▸ **Exercise objective**: A verbatim restatement of the data, free of pictures, is what you should output.

▸ **Information provided**:
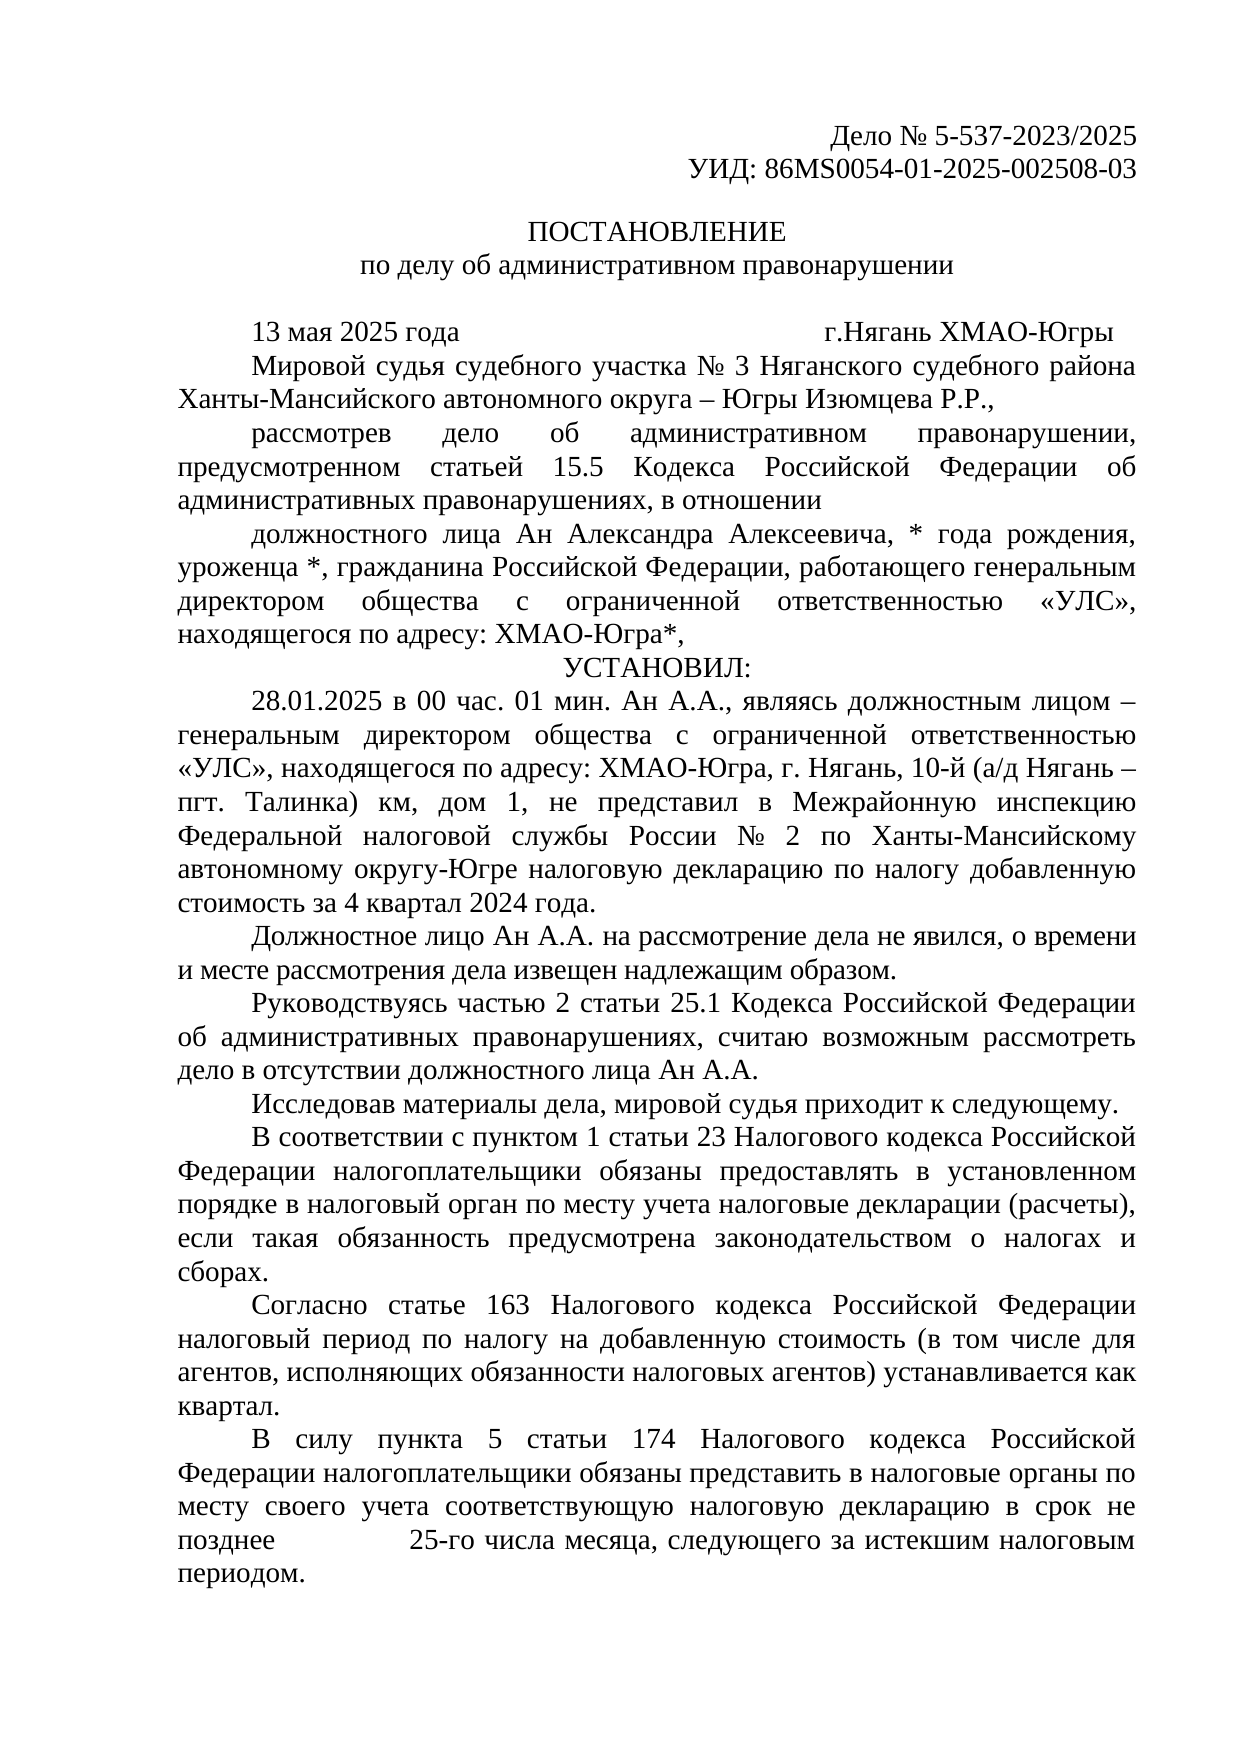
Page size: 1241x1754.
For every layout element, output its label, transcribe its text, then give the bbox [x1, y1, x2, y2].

text 28.01.2025 в 00 час. 01 мин. Ан А.А., являясь должностным лицом – генеральным директором общества с ограниченной ответственностью «УЛС», находящегося по адресу: ХМАО-Югра, г. Нягань, 10-й (а/д Нягань – пгт. Талинка) км, дом 1, не представил в Межрайонную инспекцию Федеральной налоговой службы России № 2 по Ханты-Мансийскому автономному округу-Югре налоговую декларацию по налогу добавленную стоимость за 4 квартал 2024 года. [177, 683, 1137, 918]
text должностного лица Ан Александра Алексеевича, * года рождения, уроженца *, гражданина Российской Федерации, работающего генеральным директором общества с ограниченной ответственностью «УЛС», находящегося по адресу: ХМАО-Югра*, [177, 516, 1137, 650]
text Согласно статье 163 Налогового кодекса Российской Федерации налоговый период по налогу на добавленную стоимость (в том числе для агентов, исполняющих обязанности налоговых агентов) устанавливается как квартал. [177, 1287, 1137, 1421]
text Мировой судья судебного участка № 3 Няганского судебного района Ханты-Мансийского автономного округа – Югры Изюмцева Р.Р., [177, 348, 1137, 415]
text Исследовав материалы дела, мировой судья приходит к следующему. [177, 1086, 1137, 1119]
text УСТАНОВИЛ: [177, 650, 1137, 683]
text УИД: 86MS0054-01-2025-002508-03 [177, 152, 1137, 185]
text 13 мая 2025 года г.Нягань ХМАО-Югры [177, 314, 1137, 348]
text рассмотрев дело об административном правонарушении, предусмотренном статьей 15.5 Кодекса Российской Федерации об административных правонарушениях, в отношении [177, 415, 1137, 516]
text Руководствуясь частью 2 статьи 25.1 Кодекса Российской Федерации об административных правонарушениях, считаю возможным рассмотреть дело в отсутствии должностного лица Ан А.А. [177, 985, 1137, 1086]
text по делу об административном правонарушении [177, 247, 1137, 281]
text В соответствии с пунктом 1 статьи 23 Налогового кодекса Российской Федерации налогоплательщики обязаны предоставлять в установленном порядке в налоговый орган по месту учета налоговые декларации (расчеты), если такая обязанность предусмотрена законодательством о налогах и сборах. [177, 1119, 1137, 1287]
text В силу пункта 5 статьи 174 Налогового кодекса Российской Федерации налогоплательщики обязаны представить в налоговые органы по месту своего учета соответствующую налоговую декларацию в срок не позднее 25-го числа месяца, следующего за истекшим налоговым периодом. [177, 1421, 1137, 1589]
text Должностное лицо Ан А.А. на рассмотрение дела не явился, о времени и месте рассмотрения дела извещен надлежащим образом. [177, 918, 1137, 985]
text ПОСТАНОВЛЕНИЕ [177, 214, 1137, 247]
text Дело № 5-537-2023/2025 [177, 118, 1137, 152]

▸ **Solution to the exercise**:
Page size: 1241x1754.
For every layout element, output its label, transcribe its text, then give the bbox [x1, y1, x2, y2].

text 28.01.2025 в 00 час. 01 мин. Ан А.А., являясь должностным лицом – генеральным директором общества с ограниченной ответственностью «УЛС», находящегося по адресу: ХМАО-Югра, г. Нягань, 10-й (а/д Нягань – пгт. Талинка) км, дом 1, не представил в Межрайонную инспекцию Федеральной налоговой службы России № 2 по Ханты-Мансийскому автономному округу-Югре налоговую декларацию по налогу добавленную стоимость за 4 квартал 2024 года. [177, 683, 1137, 918]
text должностного лица Ан Александра Алексеевича, * года рождения, уроженца *, гражданина Российской Федерации, работающего генеральным директором общества с ограниченной ответственностью «УЛС», находящегося по адресу: ХМАО-Югра*, [177, 516, 1137, 650]
text Согласно статье 163 Налогового кодекса Российской Федерации налоговый период по налогу на добавленную стоимость (в том числе для агентов, исполняющих обязанности налоговых агентов) устанавливается как квартал. [177, 1287, 1137, 1421]
text Мировой судья судебного участка № 3 Няганского судебного района Ханты-Мансийского автономного округа – Югры Изюмцева Р.Р., [177, 348, 1137, 415]
text Исследовав материалы дела, мировой судья приходит к следующему. [177, 1086, 1137, 1119]
text УСТАНОВИЛ: [177, 650, 1137, 683]
text УИД: 86MS0054-01-2025-002508-03 [177, 152, 1137, 185]
text 13 мая 2025 года г.Нягань ХМАО-Югры [177, 314, 1137, 348]
text рассмотрев дело об административном правонарушении, предусмотренном статьей 15.5 Кодекса Российской Федерации об административных правонарушениях, в отношении [177, 415, 1137, 516]
text Руководствуясь частью 2 статьи 25.1 Кодекса Российской Федерации об административных правонарушениях, считаю возможным рассмотреть дело в отсутствии должностного лица Ан А.А. [177, 985, 1137, 1086]
text по делу об административном правонарушении [177, 247, 1137, 281]
text В соответствии с пунктом 1 статьи 23 Налогового кодекса Российской Федерации налогоплательщики обязаны предоставлять в установленном порядке в налоговый орган по месту учета налоговые декларации (расчеты), если такая обязанность предусмотрена законодательством о налогах и сборах. [177, 1119, 1137, 1287]
text В силу пункта 5 статьи 174 Налогового кодекса Российской Федерации налогоплательщики обязаны представить в налоговые органы по месту своего учета соответствующую налоговую декларацию в срок не позднее 25-го числа месяца, следующего за истекшим налоговым периодом. [177, 1421, 1137, 1589]
text Должностное лицо Ан А.А. на рассмотрение дела не явился, о времени и месте рассмотрения дела извещен надлежащим образом. [177, 918, 1137, 985]
text ПОСТАНОВЛЕНИЕ [177, 214, 1137, 247]
text Дело № 5-537-2023/2025 [177, 118, 1137, 152]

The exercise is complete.